Well, well…what a pleasant surprise.
After reading my occasionally less-than-flattering review of some issues of Robotika I got my hands on a year or so ago (?) — though I still fear I may not have been sufficiently flattering about the parts that impressed me! — the author/artist, Alex Sheikman, was kind enough to ask me to review the relaunch of Robotika soon to emerge from Archaia Studios, scripted and co-plotted by David Moran, with colours by Joel Chua.
And, what a difference a year or so makes!
I’ll tell you this: it’s truly gorgeous stuff, and it’s all about the framing. The framing, and the close-ups, and the action. Admittedly, the story seems a bit slight at times, and I’m not sure something wouldn’t be lost if the reader wasn’t already familiar with the DIY Heavy Metal mash-up that was Robotika v.1…truthfully, though, it’s hard to care much about that, when pages have as much pop as this. No offence meant to Mr. Moran’s perfectly natural dialoguing skills, but I would imagine I’m feeling his contribution as a scripter much more strongly in a visual sense: Alex’s vastly-grown skill as a storyteller is surely what we have to thank for the pictures, of course…for the wonderful way that stops and starts of time are communicated on the page, and space is cut-up, distorted, cooked at 375 degrees for half an hour and then served nice and piping-hot on a square plate with some sort of hand-made chutney…but as a guy who makes his living by collaboration (and also as a guy who’s been fortunate enough to see a Robotika: For A Few Rubles More script), I have to say: it’s good to have a friend who can put up some proper scaffolding for you, too. It’s good to have a prep cook. Not at all to underrate David’s scripting, as I said: CG sounds natural and also recognizable as herself, and that’s a career in any league…but the main thing’s about pace. And brother is there some good pace here, in fact the pace is the second-most very engaging thing on the page here, and far moreso than what you might find (say) in your average superhero book which — it’s awful to say — is made up by today’s version of the Old Pros. And very good they are on theory, too…

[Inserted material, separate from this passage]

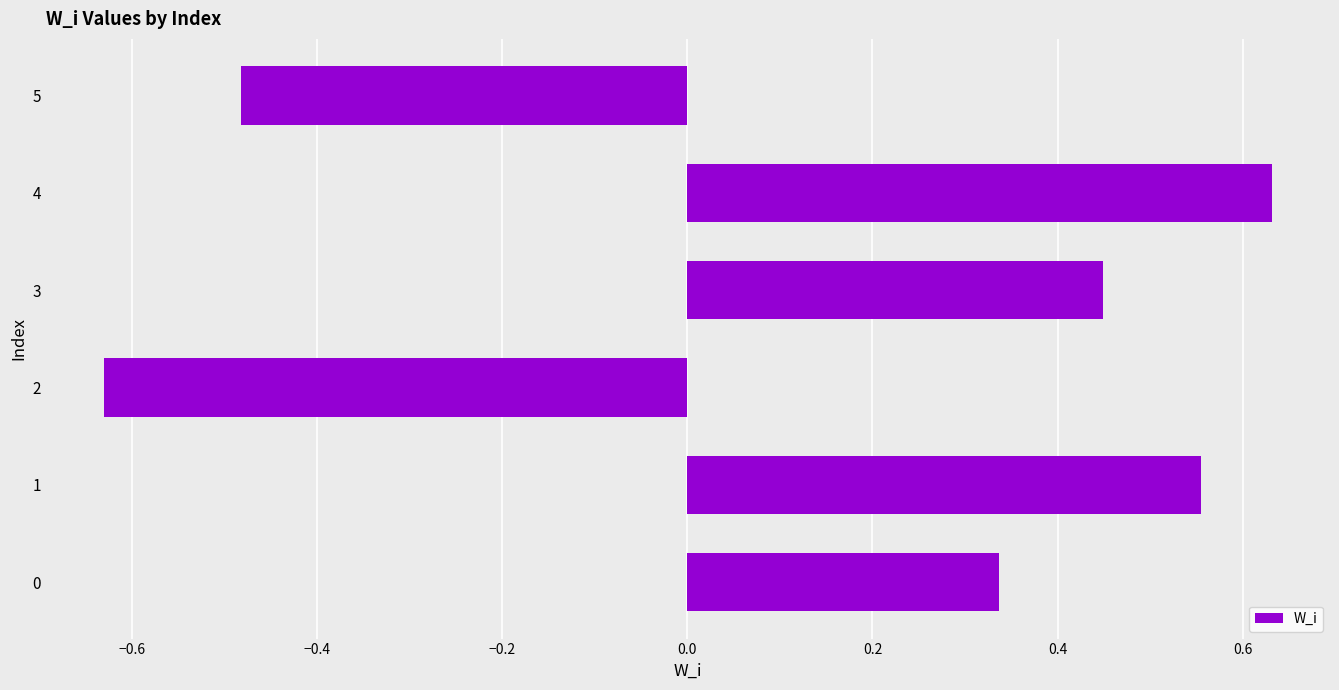

What is the change in value from 0 to 1?

+0.2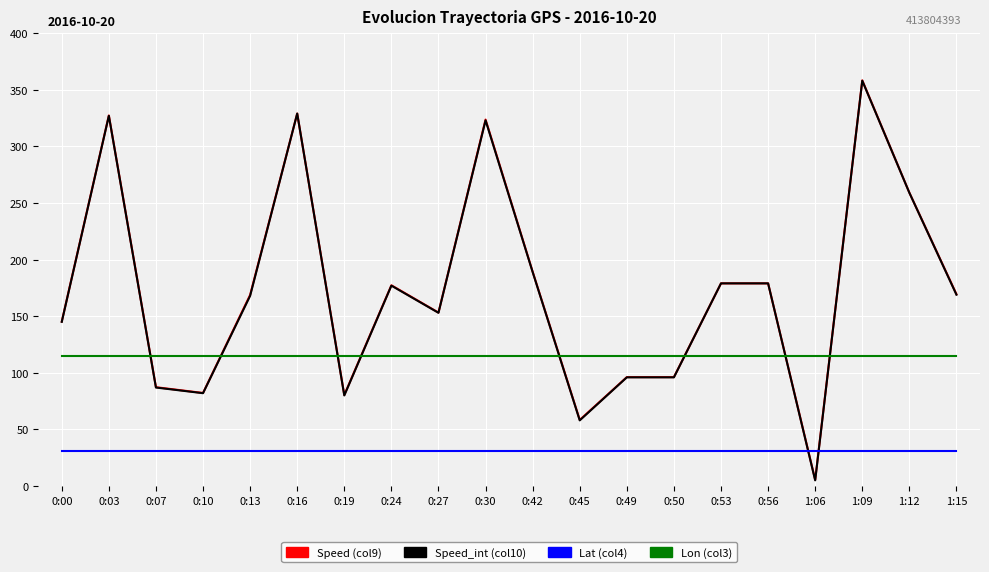

The value of Speed_int (col10) at 0:07 is 87.0. True or false?

True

But I think Alex and David could take ’em in an actual dust-up.
There’s some visual verve here. You folks won’t recognize it, I swear. The sputtery start our artist had back in Robotika v. 1, some things a-poppin, others lying a bit flat on the page…it is all full of pop here. And why?
It’s the close-ups.
That’s where the action is; you won’t find a single close-up in this Robotika that doesn’t make you jump, laugh, nod, throw up the Ozzy hands…in fact if the book has a flaw, it’s that the real action is only in the close-ups. Long-view compositions are incredibly static, I would guess by design…because there are very few medium-shots in this book, and it’s by that device that the eye is always being shocked. Everything is framing, did I say that already? The close-ups actually look like they are mere arbitrary segments of a much bigger and more claustrophobic picture, and sometimes the frame is dropped and sometimes it is pushed-in…sometimes it jostles for position with other, nearby frames, and sometimes it seems distended, busting at the seams from the volume of stuff that’s inside it. Of course part of the credit there must go to Joel Chua’s astoundingly peppy colouring…take a bow, Joel! Good Lord, somebody snap this fella up! (uh, hold on, he’s already been snapped, hasn’t he?)…that crowds and charges every panel with a density that’s awful rare…why it’s practically still mooing when it comes to the table. Sixty-four pages, and they all gleam, and not only do you care what happens, you also get that pleasure all-too-elusive these days of caring what’s happening…so let me give this book my highest praise, which is that it caught my interest, and once it caught it held it, and I was not bored, and it was a pleasant half-hour, worth the time spent…
And sometimes I even gasped, or laughed, or threw up the devil-horns.
No, it isn’t up there with the greatest of the great. It isn’t up with what the hypertalents crap out in their sleep, either. But you know what, fuck that shit: these are young guys, working on their craft, and they’re growing by leaps and bounds, and we get to see it. And is it the most pleasantly surprising relaunch I’ve ever seen? Actually it is…because that these guys give a damn about what they’re doing practically bleeds through on every page, and you can’t mistake it. Hey, it actually wasn’t my cup of tea, when you get right down to the brass tacks…!
I loved it, though. Would Buy. Will certainly follow if I get the chance. And I totally want to see this team do a space-opera comic, one of these days. This is a bit of punk rock, here…lotsa energy.
Lots of promise, too.
Out third week of June. Rush thou to the comic-book store, and flip through it on the rack to see if you like it. Well, what higher recommendation is there, than that?
Nice job, fellows. Keep up the good work.